TASKS TO PERFORM
A: Please answer these about the tensor product post below, keeping the records out of it:
(i) According to the site description, which groups of people is the site for?
(ii) What phrase does the poster say they have seen people use?
(iii) What is the poster basically looking for?
B: Resume the tensor product post below, picking up right after its final sentence and leaving the records aside.

Take the 2-minute tour ×
Mathematics Stack Exchange is a question and answer site for people studying math at any level and professionals in related fields. It's 100% free, no registration required.

Modules, vector spaces, algebras, fields, rings, groups...

How do these basic algebraic objects relate to each other via tensor products?

Is there a way to go from one object to its generalization via a tensor product construction?

I think this is an interesting question...but I can't find many resources on the subject.

For e.g. I've seen people use the phrase 'tensoring up'.

Your answer should describe how tensor products are used to relate algebraic objects? (I'm basically looking for tricks of the trade that every mathematician should know about this)

AVAILABLE DATA
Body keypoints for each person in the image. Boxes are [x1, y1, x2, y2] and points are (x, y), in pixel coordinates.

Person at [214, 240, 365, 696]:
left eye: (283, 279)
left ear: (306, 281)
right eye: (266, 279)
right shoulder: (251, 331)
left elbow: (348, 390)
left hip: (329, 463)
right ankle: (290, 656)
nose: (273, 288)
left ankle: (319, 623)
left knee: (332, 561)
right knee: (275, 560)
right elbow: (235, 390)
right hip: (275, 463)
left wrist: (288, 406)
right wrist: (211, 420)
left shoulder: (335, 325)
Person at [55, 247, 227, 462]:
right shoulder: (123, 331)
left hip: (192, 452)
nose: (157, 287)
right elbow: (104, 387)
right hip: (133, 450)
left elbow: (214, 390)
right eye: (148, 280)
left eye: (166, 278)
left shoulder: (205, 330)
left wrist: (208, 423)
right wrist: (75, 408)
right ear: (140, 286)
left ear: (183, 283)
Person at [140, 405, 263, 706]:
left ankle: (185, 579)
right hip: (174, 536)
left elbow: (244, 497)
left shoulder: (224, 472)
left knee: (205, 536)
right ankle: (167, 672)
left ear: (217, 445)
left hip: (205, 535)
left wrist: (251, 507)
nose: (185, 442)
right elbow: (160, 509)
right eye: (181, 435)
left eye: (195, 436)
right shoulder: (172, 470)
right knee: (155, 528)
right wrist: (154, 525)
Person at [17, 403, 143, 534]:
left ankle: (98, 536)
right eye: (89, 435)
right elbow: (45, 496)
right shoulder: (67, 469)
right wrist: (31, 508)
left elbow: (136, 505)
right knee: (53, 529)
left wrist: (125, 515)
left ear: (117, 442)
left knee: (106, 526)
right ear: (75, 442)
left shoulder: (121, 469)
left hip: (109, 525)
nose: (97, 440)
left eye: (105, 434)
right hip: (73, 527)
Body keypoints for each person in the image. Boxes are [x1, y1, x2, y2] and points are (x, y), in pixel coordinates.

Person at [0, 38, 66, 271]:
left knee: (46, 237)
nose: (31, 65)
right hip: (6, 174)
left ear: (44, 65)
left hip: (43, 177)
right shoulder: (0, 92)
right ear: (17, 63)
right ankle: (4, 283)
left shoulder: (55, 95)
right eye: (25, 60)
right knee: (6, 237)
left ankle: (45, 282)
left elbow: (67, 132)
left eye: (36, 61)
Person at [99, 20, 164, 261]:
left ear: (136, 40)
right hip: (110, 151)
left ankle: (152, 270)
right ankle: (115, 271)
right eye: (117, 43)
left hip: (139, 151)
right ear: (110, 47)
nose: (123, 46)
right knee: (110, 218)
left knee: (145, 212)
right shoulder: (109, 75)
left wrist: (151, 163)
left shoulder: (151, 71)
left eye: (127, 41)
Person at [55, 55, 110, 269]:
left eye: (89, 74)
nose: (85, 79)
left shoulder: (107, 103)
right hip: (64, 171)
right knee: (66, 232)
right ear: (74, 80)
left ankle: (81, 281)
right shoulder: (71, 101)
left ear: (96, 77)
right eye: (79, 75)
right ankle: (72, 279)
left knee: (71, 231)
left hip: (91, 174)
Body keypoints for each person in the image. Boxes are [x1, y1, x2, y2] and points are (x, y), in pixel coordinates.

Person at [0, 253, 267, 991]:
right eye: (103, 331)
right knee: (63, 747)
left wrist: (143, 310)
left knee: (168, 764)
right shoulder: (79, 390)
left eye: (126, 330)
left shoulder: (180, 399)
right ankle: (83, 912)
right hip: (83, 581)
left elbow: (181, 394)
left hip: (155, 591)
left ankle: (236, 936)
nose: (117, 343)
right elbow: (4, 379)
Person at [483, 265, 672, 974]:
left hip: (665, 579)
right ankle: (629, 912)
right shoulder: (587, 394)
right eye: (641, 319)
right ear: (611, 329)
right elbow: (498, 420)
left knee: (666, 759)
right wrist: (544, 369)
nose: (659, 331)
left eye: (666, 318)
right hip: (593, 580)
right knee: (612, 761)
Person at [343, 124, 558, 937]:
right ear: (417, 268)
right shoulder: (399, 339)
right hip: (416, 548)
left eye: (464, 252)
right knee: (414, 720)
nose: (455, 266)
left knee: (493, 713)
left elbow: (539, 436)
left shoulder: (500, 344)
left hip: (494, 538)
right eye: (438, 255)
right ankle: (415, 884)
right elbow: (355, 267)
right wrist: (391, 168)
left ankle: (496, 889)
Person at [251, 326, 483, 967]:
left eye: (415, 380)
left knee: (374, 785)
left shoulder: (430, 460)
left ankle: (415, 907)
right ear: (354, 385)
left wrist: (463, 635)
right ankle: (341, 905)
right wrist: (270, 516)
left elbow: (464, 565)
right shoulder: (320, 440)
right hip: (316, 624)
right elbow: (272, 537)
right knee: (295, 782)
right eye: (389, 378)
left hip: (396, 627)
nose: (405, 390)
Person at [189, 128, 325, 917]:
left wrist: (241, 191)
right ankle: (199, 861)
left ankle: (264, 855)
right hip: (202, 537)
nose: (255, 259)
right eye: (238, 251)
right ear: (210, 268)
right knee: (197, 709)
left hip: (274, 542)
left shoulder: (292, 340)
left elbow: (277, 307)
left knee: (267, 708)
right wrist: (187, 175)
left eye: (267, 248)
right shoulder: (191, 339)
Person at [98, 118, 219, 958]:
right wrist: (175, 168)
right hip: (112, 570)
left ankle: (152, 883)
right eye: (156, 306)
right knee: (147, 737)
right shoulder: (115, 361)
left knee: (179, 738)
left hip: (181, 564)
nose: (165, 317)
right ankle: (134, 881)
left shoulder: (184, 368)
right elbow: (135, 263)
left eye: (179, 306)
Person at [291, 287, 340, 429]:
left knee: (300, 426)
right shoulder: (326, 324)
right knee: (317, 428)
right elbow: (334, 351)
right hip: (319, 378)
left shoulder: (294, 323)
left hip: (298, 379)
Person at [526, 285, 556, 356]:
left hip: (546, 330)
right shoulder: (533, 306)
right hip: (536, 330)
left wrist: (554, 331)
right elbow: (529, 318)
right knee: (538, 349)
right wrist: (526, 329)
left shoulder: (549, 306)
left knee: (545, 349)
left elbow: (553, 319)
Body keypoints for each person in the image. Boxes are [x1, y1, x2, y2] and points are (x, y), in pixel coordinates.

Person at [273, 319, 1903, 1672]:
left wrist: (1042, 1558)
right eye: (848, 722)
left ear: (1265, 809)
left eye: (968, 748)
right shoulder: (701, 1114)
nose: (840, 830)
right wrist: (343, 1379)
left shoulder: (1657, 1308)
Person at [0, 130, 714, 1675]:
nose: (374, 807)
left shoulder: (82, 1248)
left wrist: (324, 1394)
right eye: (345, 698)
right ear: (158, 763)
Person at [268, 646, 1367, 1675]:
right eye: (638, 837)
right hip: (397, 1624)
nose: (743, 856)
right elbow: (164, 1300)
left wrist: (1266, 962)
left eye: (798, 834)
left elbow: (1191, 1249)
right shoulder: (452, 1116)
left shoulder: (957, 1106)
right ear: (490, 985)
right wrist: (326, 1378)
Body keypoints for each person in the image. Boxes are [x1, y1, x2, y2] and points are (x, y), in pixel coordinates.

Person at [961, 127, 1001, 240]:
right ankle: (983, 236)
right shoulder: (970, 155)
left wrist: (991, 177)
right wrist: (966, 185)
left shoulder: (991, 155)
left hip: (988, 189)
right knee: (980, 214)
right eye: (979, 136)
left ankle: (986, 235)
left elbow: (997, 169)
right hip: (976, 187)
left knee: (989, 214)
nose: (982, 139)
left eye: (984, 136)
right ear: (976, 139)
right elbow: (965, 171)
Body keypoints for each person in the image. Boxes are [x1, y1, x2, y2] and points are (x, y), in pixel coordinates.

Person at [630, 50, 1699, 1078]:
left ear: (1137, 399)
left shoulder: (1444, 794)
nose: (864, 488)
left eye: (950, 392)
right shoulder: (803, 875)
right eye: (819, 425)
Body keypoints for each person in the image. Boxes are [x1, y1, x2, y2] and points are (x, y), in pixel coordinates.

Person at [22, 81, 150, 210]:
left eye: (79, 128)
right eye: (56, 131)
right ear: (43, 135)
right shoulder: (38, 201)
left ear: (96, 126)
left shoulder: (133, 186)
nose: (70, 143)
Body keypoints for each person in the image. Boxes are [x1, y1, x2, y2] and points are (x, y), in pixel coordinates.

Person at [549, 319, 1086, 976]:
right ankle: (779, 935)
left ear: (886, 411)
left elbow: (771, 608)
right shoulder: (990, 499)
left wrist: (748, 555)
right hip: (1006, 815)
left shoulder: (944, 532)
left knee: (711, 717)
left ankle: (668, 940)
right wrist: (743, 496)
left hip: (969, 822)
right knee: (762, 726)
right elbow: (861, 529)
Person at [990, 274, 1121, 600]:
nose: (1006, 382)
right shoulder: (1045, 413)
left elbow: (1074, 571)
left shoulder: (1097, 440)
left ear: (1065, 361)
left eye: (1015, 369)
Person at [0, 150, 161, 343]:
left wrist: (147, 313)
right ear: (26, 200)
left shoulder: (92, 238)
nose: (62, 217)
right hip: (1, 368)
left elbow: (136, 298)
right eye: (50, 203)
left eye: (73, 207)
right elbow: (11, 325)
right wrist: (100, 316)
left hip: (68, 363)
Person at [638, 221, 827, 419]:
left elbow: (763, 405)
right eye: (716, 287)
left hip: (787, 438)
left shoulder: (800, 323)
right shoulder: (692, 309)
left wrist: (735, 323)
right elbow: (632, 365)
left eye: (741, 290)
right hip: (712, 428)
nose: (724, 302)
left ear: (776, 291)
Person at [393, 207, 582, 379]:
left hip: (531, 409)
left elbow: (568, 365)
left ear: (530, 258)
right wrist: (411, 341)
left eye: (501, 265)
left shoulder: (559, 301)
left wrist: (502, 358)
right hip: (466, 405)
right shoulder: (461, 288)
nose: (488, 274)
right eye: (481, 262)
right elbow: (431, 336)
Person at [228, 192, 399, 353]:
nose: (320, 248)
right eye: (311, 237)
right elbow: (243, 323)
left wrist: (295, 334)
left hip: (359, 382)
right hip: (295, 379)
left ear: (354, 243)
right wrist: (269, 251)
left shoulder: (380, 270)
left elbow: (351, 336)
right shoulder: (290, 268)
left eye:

RESPONSES TO THE EXERCISE
A:
(i) People studying math at any level and professionals in related fields.
(ii) 'Tensoring up'.
(iii) Tricks of the trade that every mathematician should know about how tensor products are used to relate algebraic objects.

B:
share|improve this question
3  
Well, there are a lot of ways to answer this question. What kind of answer are you looking for? "A vector space is a module over a field," that kind of thing? In what context have you seen people use the phrase "tensoring up" and what are the words they put next to it? –  Qiaochu Yuan Jun 14 '12 at 18:32
    
Yuan: I was more looking for a description of what happens if you tensor these objects together ...like what if you tnesor 2 fields together or a ring and an algebra , things of this nature. –  hello Jun 14 '12 at 18:39
add comment

2 Answers 2

up vote 8 down vote accepted

First let's talk about the tensor product of modules. Let $R$ be a ring, let $M$ be a right $R$-module, and let $N$ be a left $R$-module. Then their tensor product $M \otimes_R N$ is an abelian group which is universal with respect to bilinear maps, that is, maps $\alpha : M \times N \to Z$ where $Z$ is an abelian group satisfying $$\alpha(m + n, -) = \alpha(m, -) + \alpha(n, -)$$ $$\alpha(-, m + n) = \alpha(-, m) + \alpha(-, n)$$ $$\alpha(mr, n) = \alpha(m, rn), r \in R.$$

It can be concretely described as the quotient of the free abelian group on formal symbols $m \otimes n, m \in M, n \in N$ by relations coming from the above requirements. The tensor product is a functor (in fact an additive functor) in both of its arguments, and consequently it can be made to inherit extra structure. For example, if $M$ is also a left $S$-module and $N$ is also a right $T$-module for rings $S, T$, then $M \otimes_R N$ canonically inherits the structure of an $(S, T)$-bimodule.

If $R$ is commutative, then there is no distinction between left and right modules, so $M$ is also a left $R$-module and $N$ is also a right $R$-module. Consequently the tensor product is an $(R, R)$-bimodule, but the left and right actions are the same, so the tensor product of two $R$-modules is an $R$-module. Moreover $M \otimes_R N \cong N \otimes_R M$ canonically; the canonical map is the unique one which sends $m \otimes n$ to $n \otimes m$.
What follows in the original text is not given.